Distinguer les agents inefficaces des agents loyaux
Il convient donc d’évaluer les agents administratifs qui sont en exercice, avant tout remplacement et ce, par la mise en place d’un système d’évaluation transparent et rigoureux basé sur la performance, la ponctualité, le respect des missions et l’impact réel. Ce qui permettrait de distinguer clairement les agents inefficaces des agents loyaux. Cela pourrait se réaliser par la création de commissions indépendantes pour éviter les règlements de comptes ou les décisions arbitraires. Pour les agents écartés, hormis ceux qui sont de mauvaise foi notoire et avérée, on pourrait prévoir des plans de reconversion, de formation ou de départ volontaire. Car il y a des droits acquis et des conditions d’ancienneté qu’il faut respecter, en vertu de la législation en vigueur. A titre d’exemple, les employés de la société de sous-traitance « Itissalia Services » qui a été dissoute, suite à l’adoption d’une nouvelle loi en mai 2025 interdisant la sous-traitance, ont été intégrés directement dans les effectifs des structures où ils travaillaient, ou amenés à être reconvertis. Ce qui est dans le respect des droits acquis et les statuts des agents intégrés légalement. Aussi convient-il d’organiser un recrutement pour les jeunes diplômés, selon leur mérite, avec des critères de compétence et d’adaptabilité à l’administration moderne et en privilégiant les besoins réels des services publics locaux.
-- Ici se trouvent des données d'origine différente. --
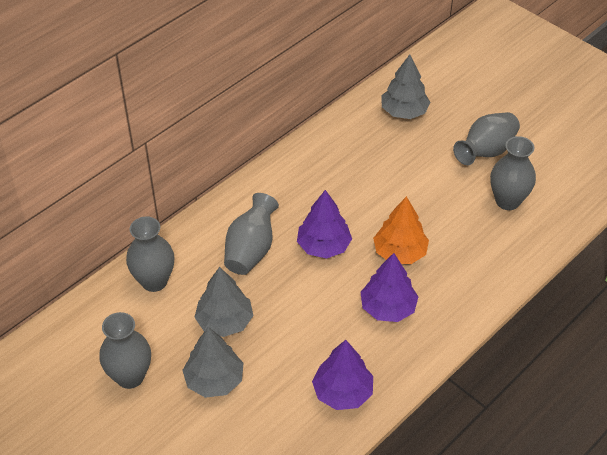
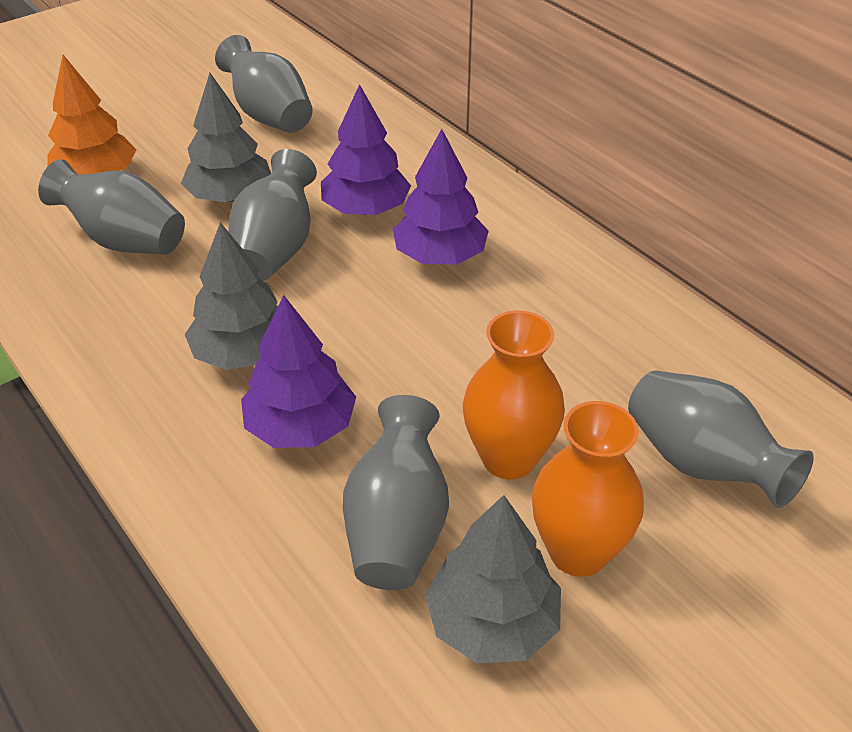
orange vase: none = 0 -> [463,310,565,479] [532,401,644,577] = 2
Justice, efficacité et humanité
Cette approche est de nature à redonner de la crédibilité au service public qui doit être au service du citoyen. Il importe pour cela de moderniser l’administration pour faire disparaître le clientélisme. Ce qui implique de numériser les procédures administratives pour réduire l’intermédiation et la corruption, en instaurant un code de déontologie pour les nouveaux recrutés et en renforçant le contrôle interne et la traçabilité des décisions administratives. Ainsi, remplacer les agents improductifs par de jeunes diplômés ne doit pas être une purge, mais une reconstruction. Une réforme qui combine justice, efficacité et humanité peut véritablement redonner à l’administration publique tunisienne sa vocation première : servir l’intérêt général. Ces résolutions s’inscrivent pleinement dans la voie tracée par le Président Kaïs Saïed, qui entend remettre l’administration publique au service du citoyen et non des intérêts particuliers. En remplaçant les agents improductifs issus d’un système clientéliste par des compétences jeunes et méritantes, la confiance dans l’État sera restaurée, l’égalité d’accès à l’emploi garantie et la fonction publique deviendra un levier de justice sociale, d’efficacité et de développement. C’est une réforme de rupture, mais aussi une réforme d’avenir.